結果這樣一來,臉上淚痕半濕不干,欲蓋彌彰,再配上故作苦笑的委屈姿態,反而更加顯得楚楚可憐。
里息平素以急公好義自居,最見不得弱小者守委屈。
更可況是如此嬌滴滴的美人?
更可況還是曾經的心上人?
他呼吸瞬間停滯,思緒一片混亂。
等回過神來,心中那堵銅牆鐵壁,已是千瘡百孔,任由春水肆意泛濫。
哪怕他不斷咒罵自己沒原則,沒出息,也回天乏力了。
良久,他終於是俯身蹲下,遞出一方手帕:「你既然曾視我為棋子糞土,如今有何必這般故作姿態?」
「是,夷旦曾輕賤將軍,死不足惜。

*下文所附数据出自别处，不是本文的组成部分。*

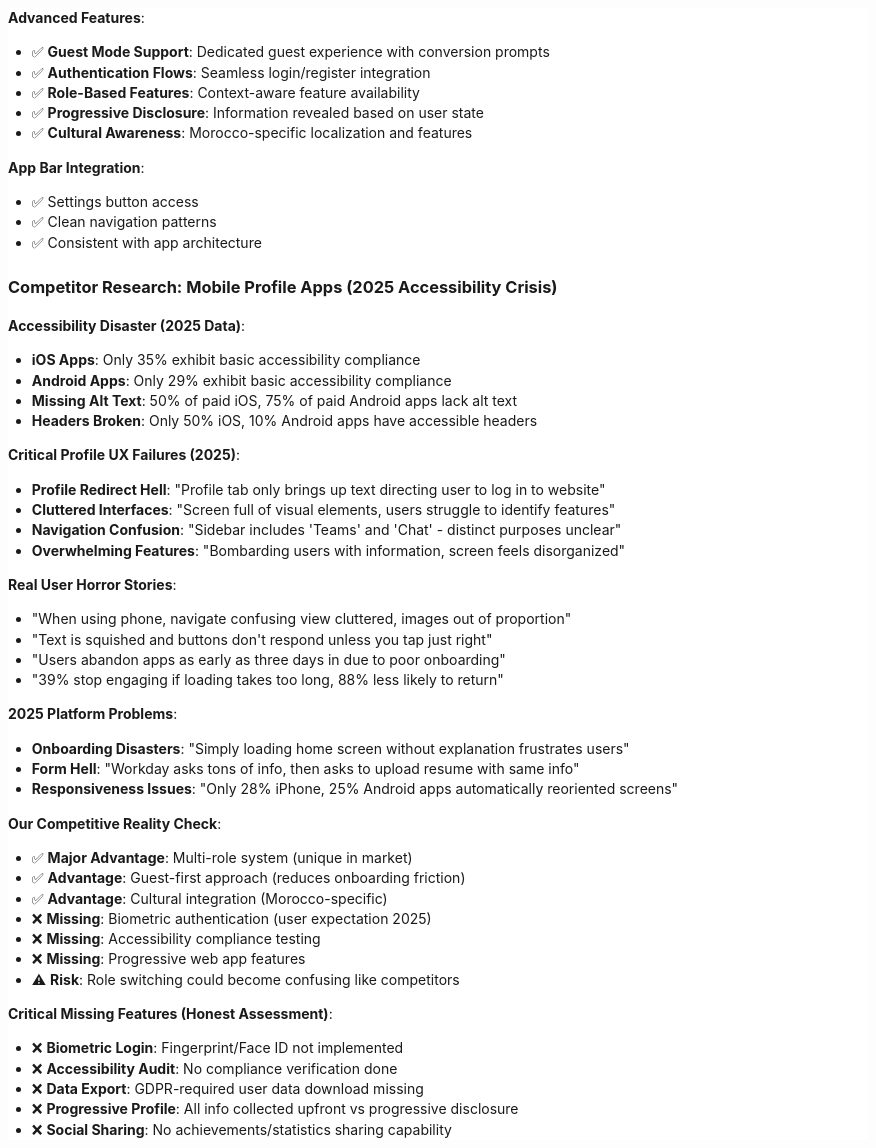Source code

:**Advanced Features**:
- ✅ **Guest Mode Support**: Dedicated guest experience with conversion prompts
- ✅ **Authentication Flows**: Seamless login/register integration
- ✅ **Role-Based Features**: Context-aware feature availability
- ✅ **Progressive Disclosure**: Information revealed based on user state
- ✅ **Cultural Awareness**: Morocco-specific localization and features

**App Bar Integration**:
- ✅ Settings button access
- ✅ Clean navigation patterns
- ✅ Consistent with app architecture

### Competitor Research: Mobile Profile Apps (2025 Accessibility Crisis)

**Accessibility Disaster (2025 Data)**:
- **iOS Apps**: Only 35% exhibit basic accessibility compliance
- **Android Apps**: Only 29% exhibit basic accessibility compliance
- **Missing Alt Text**: 50% of paid iOS, 75% of paid Android apps lack alt text
- **Headers Broken**: Only 50% iOS, 10% Android apps have accessible headers

**Critical Profile UX Failures (2025)**:
- **Profile Redirect Hell**: "Profile tab only brings up text directing user to log in to website"
- **Cluttered Interfaces**: "Screen full of visual elements, users struggle to identify features"
- **Navigation Confusion**: "Sidebar includes 'Teams' and 'Chat' - distinct purposes unclear"
- **Overwhelming Features**: "Bombarding users with information, screen feels disorganized"

**Real User Horror Stories**:
- "When using phone, navigate confusing view cluttered, images out of proportion"
- "Text is squished and buttons don't respond unless you tap just right"
- "Users abandon apps as early as three days in due to poor onboarding"
- "39% stop engaging if loading takes too long, 88% less likely to return"

**2025 Platform Problems**:
- **Onboarding Disasters**: "Simply loading home screen without explanation frustrates users"
- **Form Hell**: "Workday asks tons of info, then asks to upload resume with same info"
- **Responsiveness Issues**: "Only 28% iPhone, 25% Android apps automatically reoriented screens"

**Our Competitive Reality Check**:
- ✅ **Major Advantage**: Multi-role system (unique in market)
- ✅ **Advantage**: Guest-first approach (reduces onboarding friction)
- ✅ **Advantage**: Cultural integration (Morocco-specific)
- ❌ **Missing**: Biometric authentication (user expectation 2025)
- ❌ **Missing**: Accessibility compliance testing
- ❌ **Missing**: Progressive web app features
- ⚠️ **Risk**: Role switching could become confusing like competitors

**Critical Missing Features (Honest Assessment)**:
- ❌ **Biometric Login**: Fingerprint/Face ID not implemented
- ❌ **Accessibility Audit**: No compliance verification done
- ❌ **Data Export**: GDPR-required user data download missing
- ❌ **Progressive Profile**: All info collected upfront vs progressive disclosure
- ❌ **Social Sharing**: No achievements/statistics sharing capability

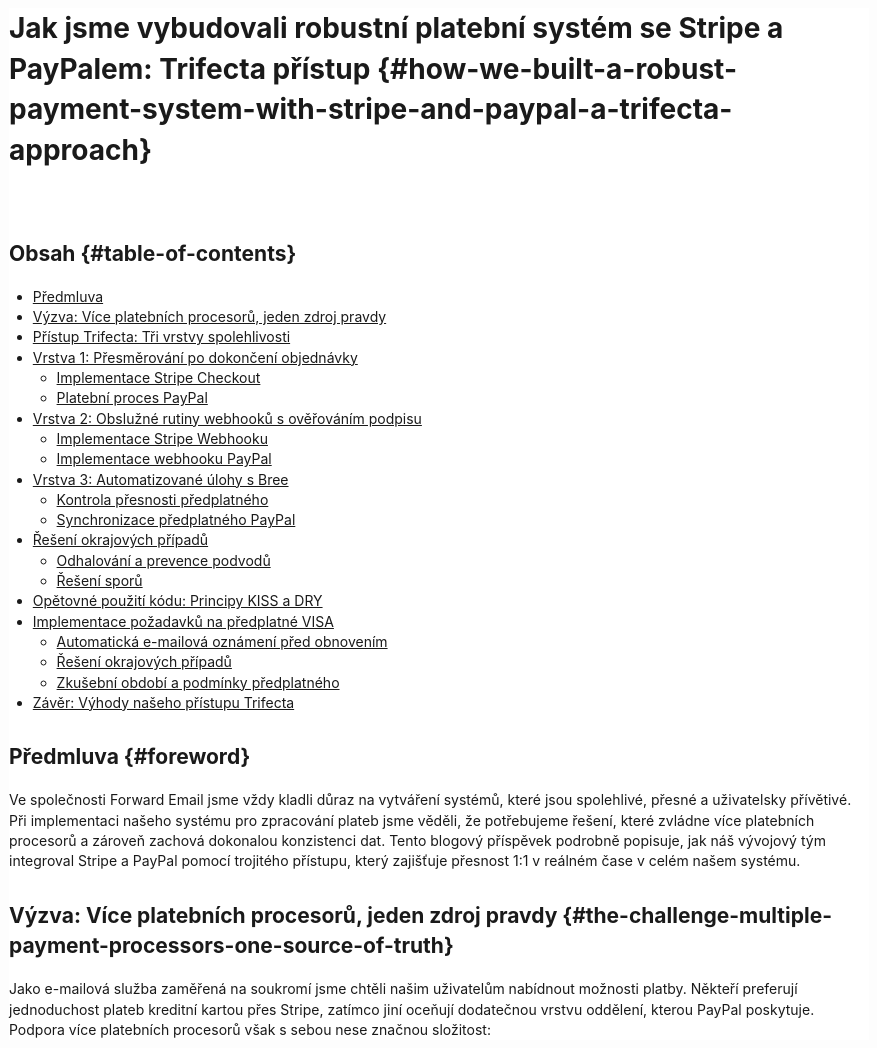 # Jak jsme vybudovali robustní platební systém se Stripe a PayPalem: Trifecta přístup {#how-we-built-a-robust-payment-system-with-stripe-and-paypal-a-trifecta-approach}

<img loading="lazy" src="/img/articles/payment-trifecta.webp" alt="" class="rounded-lg" />

## Obsah {#table-of-contents}

* [Předmluva](#foreword)
* [Výzva: Více platebních procesorů, jeden zdroj pravdy](#the-challenge-multiple-payment-processors-one-source-of-truth)
* [Přístup Trifecta: Tři vrstvy spolehlivosti](#the-trifecta-approach-three-layers-of-reliability)
* [Vrstva 1: Přesměrování po dokončení objednávky](#layer-1-post-checkout-redirects)
  * [Implementace Stripe Checkout](#stripe-checkout-implementation)
  * [Platební proces PayPal](#paypal-payment-flow)
* [Vrstva 2: Obslužné rutiny webhooků s ověřováním podpisu](#layer-2-webhook-handlers-with-signature-verification)
  * [Implementace Stripe Webhooku](#stripe-webhook-implementation)
  * [Implementace webhooku PayPal](#paypal-webhook-implementation)
* [Vrstva 3: Automatizované úlohy s Bree](#layer-3-automated-jobs-with-bree)
  * [Kontrola přesnosti předplatného](#subscription-accuracy-checker)
  * [Synchronizace předplatného PayPal](#paypal-subscription-synchronization)
* [Řešení okrajových případů](#handling-edge-cases)
  * [Odhalování a prevence podvodů](#fraud-detection-and-prevention)
  * [Řešení sporů](#dispute-handling)
* [Opětovné použití kódu: Principy KISS a DRY](#code-reuse-kiss-and-dry-principles)
* [Implementace požadavků na předplatné VISA](#visa-subscription-requirements-implementation)
  * [Automatická e-mailová oznámení před obnovením](#automated-pre-renewal-email-notifications)
  * [Řešení okrajových případů](#handling-edge-cases-1)
  * [Zkušební období a podmínky předplatného](#trial-periods-and-subscription-terms)
* [Závěr: Výhody našeho přístupu Trifecta](#conclusion-the-benefits-of-our-trifecta-approach)

## Předmluva {#foreword}

Ve společnosti Forward Email jsme vždy kladli důraz na vytváření systémů, které jsou spolehlivé, přesné a uživatelsky přívětivé. Při implementaci našeho systému pro zpracování plateb jsme věděli, že potřebujeme řešení, které zvládne více platebních procesorů a zároveň zachová dokonalou konzistenci dat. Tento blogový příspěvek podrobně popisuje, jak náš vývojový tým integroval Stripe a PayPal pomocí trojitého přístupu, který zajišťuje přesnost 1:1 v reálném čase v celém našem systému.

## Výzva: Více platebních procesorů, jeden zdroj pravdy {#the-challenge-multiple-payment-processors-one-source-of-truth}

Jako e-mailová služba zaměřená na soukromí jsme chtěli našim uživatelům nabídnout možnosti platby. Někteří preferují jednoduchost plateb kreditní kartou přes Stripe, zatímco jiní oceňují dodatečnou vrstvu oddělení, kterou PayPal poskytuje. Podpora více platebních procesorů však s sebou nese značnou složitost:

待將來成婚以後,里、孫兩家結成聯盟,自會找一口枯井投下,比不礙大人觀瞻!」
姬夷旦神態決然,目光堅定,配合其身上清冷貴氣,頗有幾分巾幗女子的英氣。
這種氣質,與里息曾經迷亂過的形象完美重疊,又與後來令他心碎的毒婦嚴重不符。
如此兩種矛盾的形象疊加一身,令他有種坐立難安之感:「所以,你當初為何要這般對我?」
「因為……」姬夷旦張口語言,最後卻幽幽一嘆,躲開對方目光,「大人還是別問了,就當夷旦是個死人吧……」
里息是何許人也?
梁都人人誇讚的里好義,性子本來就急烈如火。
姬夷旦越是如此遮遮掩掩,他反而越發想知道真相。
鏘!
一柄匕首抵道姬夷旦脖子前。
「大人,你這是……」
「說,將你知道的都說出來!」里息面目猙獰,雙手微微發抖。
怎麼看,都有種色厲內荏的感覺。